A new comedy series debuting this month looks at the changing culture of Brooklyn neighborhoods through the eyes of a pair of modern day Honeymooners. “Dad Day,” which launches online and on Bric TV on Oct. 24, features free spirit Craig and family man James, as they have adventures around the borough and try to pass their wisdom on to the next generation, according to the show’s director.

“While you’re following the adventures of these two buffoons, hopefully they are revealing the culture of these various neighborho­ods,” said Craig Butta, who lives in Fort Greene. “We wanted to create something people can watch on Monday mornings on their commute to work, to give them a few laughs, something to talk about that day — and give them something to reminisce about.”

Butta and co-writer James Mennella, from Crown Heights, based the six-episode series on a moment in their own lives, when the two would meet up once a week, along with Mennella’s son Henry. Butta was bartending at the time, and they would meet early on Sunday mornings, he said, after he got off a very late-night shift.

“I’d work Saturday until 6 or 7 in the morning, and when I would get off work, James would go to the park with his kid, so it was the only time in the week where our lives intersected,” he recalled.

Their very different lives made for some good stories, as Mennella pushed the bachelor to take advantage of his freedom, said Butta.

“James is the meddler — he works 60 hours a week and has two kids, he can’t do things the way he wants. So he tries to meddle and live vicariously through me,” he said.

Butta plays himself in the show, while actor Artie Brennan portrays James, and 5-year-old Henry Mennella plays himself.
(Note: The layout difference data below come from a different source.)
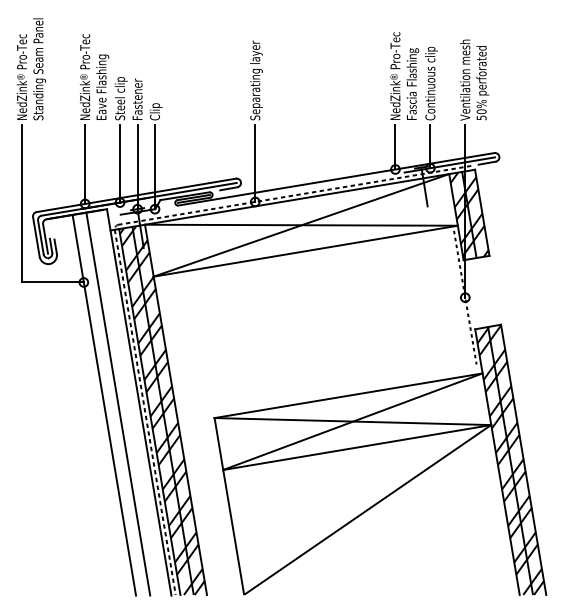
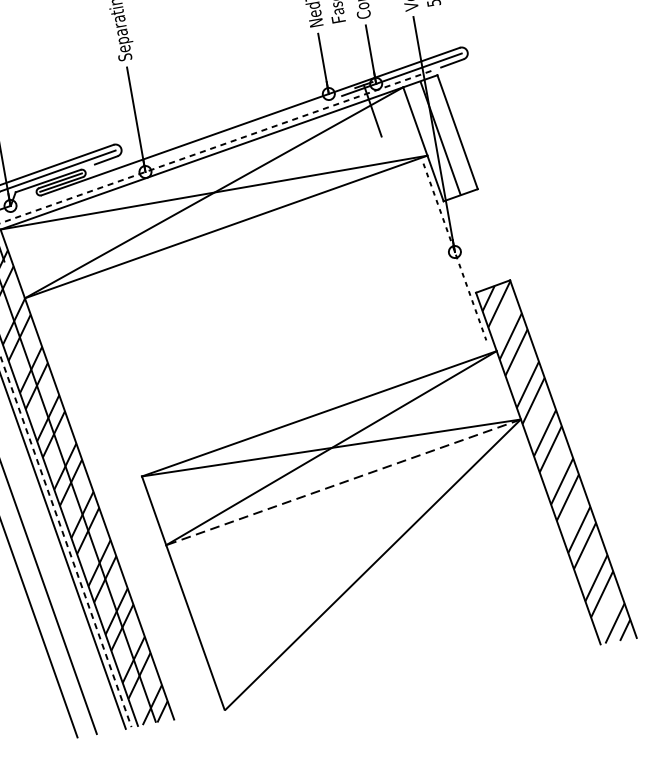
hatch: (469, 214) -> (440, 137), removed
line: (357, 447) -> (343, 482), solid -> dashed
hatch: (510, 460) -> (555, 463), removed

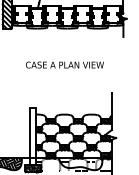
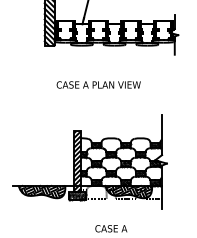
text: (64, 64) -> (98, 84), moved
hatch: (32, 136) -> (76, 161), added
hatch: (80, 163) -> (128, 191), added

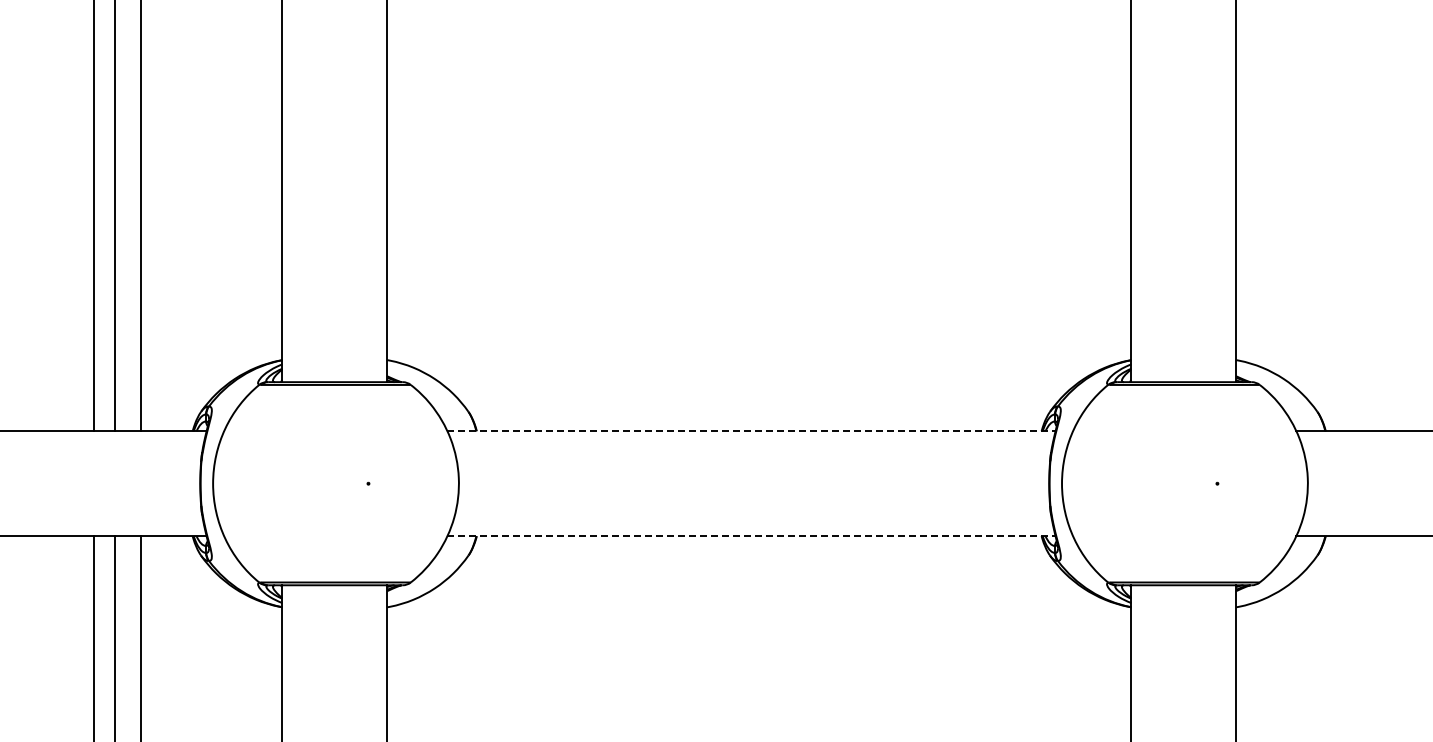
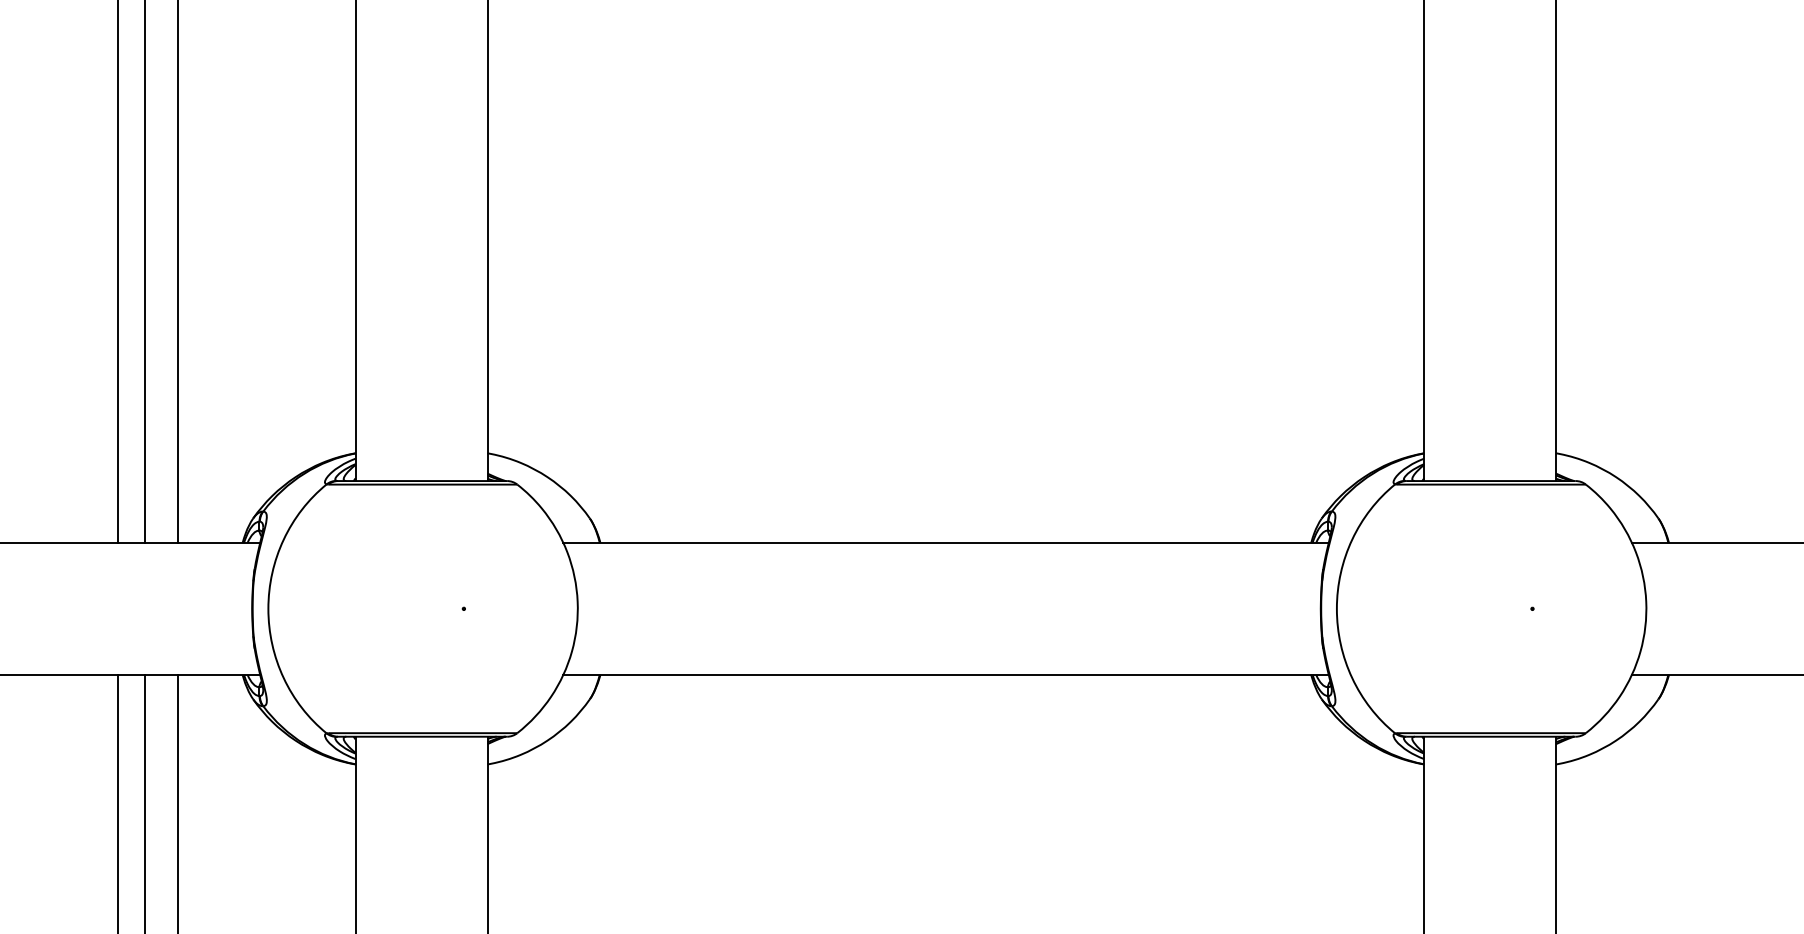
line: (752, 431) -> (947, 543), dashed -> solid
line: (752, 536) -> (947, 675), dashed -> solid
In each roughly 15-minute episode, the trio have an adventure in a different neighborhood in Brooklyn, after which James and Craig teach young Henry an important life lesson. During the first episode, Craig drags the gang to a kid’s dance party at a Gowanus warehouse, where the two men have very different reactions, said Butta.

“James is resistant because it feels like a very Park Slope, yuppie thing, and I’m trying to hit on a nanny,” he said.

And another episode follows them to gentrified Franklin Avenue in Crown Heights, where James used to buy weed. The scene perfectly captures the feeling of growing up in the city a few decades ago, said Bric TV’s executive producer.

“The stories are kind of these universal stories, for men and women who are my age can identify with,” said Aziz Isham. “A whole episode about buying weed from a storefront, which if you grew up in New York City and you’re about my age, it’s something you may have done. And so in that sense, they really capture that nostalgia in a very real way.”

Watch “Dad Day” starting on Oct. 24 at 10 pm on BRIC TV (Channel 756 on Time Warner Cable; Channel 46 on Verizon; Channel 70 on Cable Vision, or Oct. 24 at noon at the Bric Arts Media site (www.bricartsmedia.org/community-media/bric-tv), or on YouTube at www.youtube.com/user/BKIndependentTV.